The older participants with diabetes used biofeedback and reduced errors of foot trajectory adaptation; however, their errors were larger in magnitudes than the other groups in this study. In line with previous research involving older adults without and with stroke [10, 28, 43,44,45,46], this study found that detailed, meaningful information about goal-task performance in each step improved the accuracy of foot displacement adjustments. Like other groups, the older group with diabetes compared their real-time step length and MTC with presented targets and reduced errors in the steps but compared with other groups their errors were significantly larger. These differences might be the result of a delayed comparison between the expected performance and the performance during the online correction [47, 48].

Corticospinal activities increase when visual information is presented [43]. Visual biofeedback increases the firing of corticospinal neurons in the motor cortex and corticospinal pathways [49, 50]. Higher electroencephalography activities during step shortening compared with step lengthening are evident in the difficulty of walking with shorter steps [51].
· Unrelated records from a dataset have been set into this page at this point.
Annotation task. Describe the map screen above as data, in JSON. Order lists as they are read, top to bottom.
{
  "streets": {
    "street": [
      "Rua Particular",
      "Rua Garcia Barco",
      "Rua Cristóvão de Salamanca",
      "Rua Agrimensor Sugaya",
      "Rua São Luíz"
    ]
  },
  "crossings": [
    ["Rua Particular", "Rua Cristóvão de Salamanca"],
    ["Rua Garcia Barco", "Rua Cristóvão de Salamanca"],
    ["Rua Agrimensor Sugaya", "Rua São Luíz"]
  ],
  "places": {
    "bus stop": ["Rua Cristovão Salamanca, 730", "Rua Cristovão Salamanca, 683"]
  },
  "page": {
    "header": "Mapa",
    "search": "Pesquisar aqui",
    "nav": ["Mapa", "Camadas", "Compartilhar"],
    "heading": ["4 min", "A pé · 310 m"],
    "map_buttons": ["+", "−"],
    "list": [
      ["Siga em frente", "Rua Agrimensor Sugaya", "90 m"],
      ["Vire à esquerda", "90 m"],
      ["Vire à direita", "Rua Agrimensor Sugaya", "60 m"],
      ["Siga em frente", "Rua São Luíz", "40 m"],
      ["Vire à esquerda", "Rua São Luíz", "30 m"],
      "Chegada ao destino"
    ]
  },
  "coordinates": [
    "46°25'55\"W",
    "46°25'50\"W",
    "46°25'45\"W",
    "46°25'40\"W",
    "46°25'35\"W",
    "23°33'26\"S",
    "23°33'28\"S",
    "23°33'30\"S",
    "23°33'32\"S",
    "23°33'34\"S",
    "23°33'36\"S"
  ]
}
Increased errors in adaptability tests in the older group with diabetes compared with the control groups might indicate learning deficits. Learning deficits in diabetic rats were found to be associated with changes in the hippocampus and dependent on diabetes duration and severity [52]. However, the older adults with diabetes reduced their errors by comparing the difference between the actual and desired performances in each step, so it was unlikely that the participants had any established learning impairments.

Conclusions

Increased errors of foot displacement adjustments in older adults with diabetes indicated that underlying diabetes yields an escalated the risk of falling without causing any fall-related injuries. By participating in gait adaptability training programs, older adults with diabetes may manage to improve the accuracy of foot displacement adjustments. The addition of older adults with diabetes with a history of falls would assist in determining the errors of foot displacement that might lead to falls.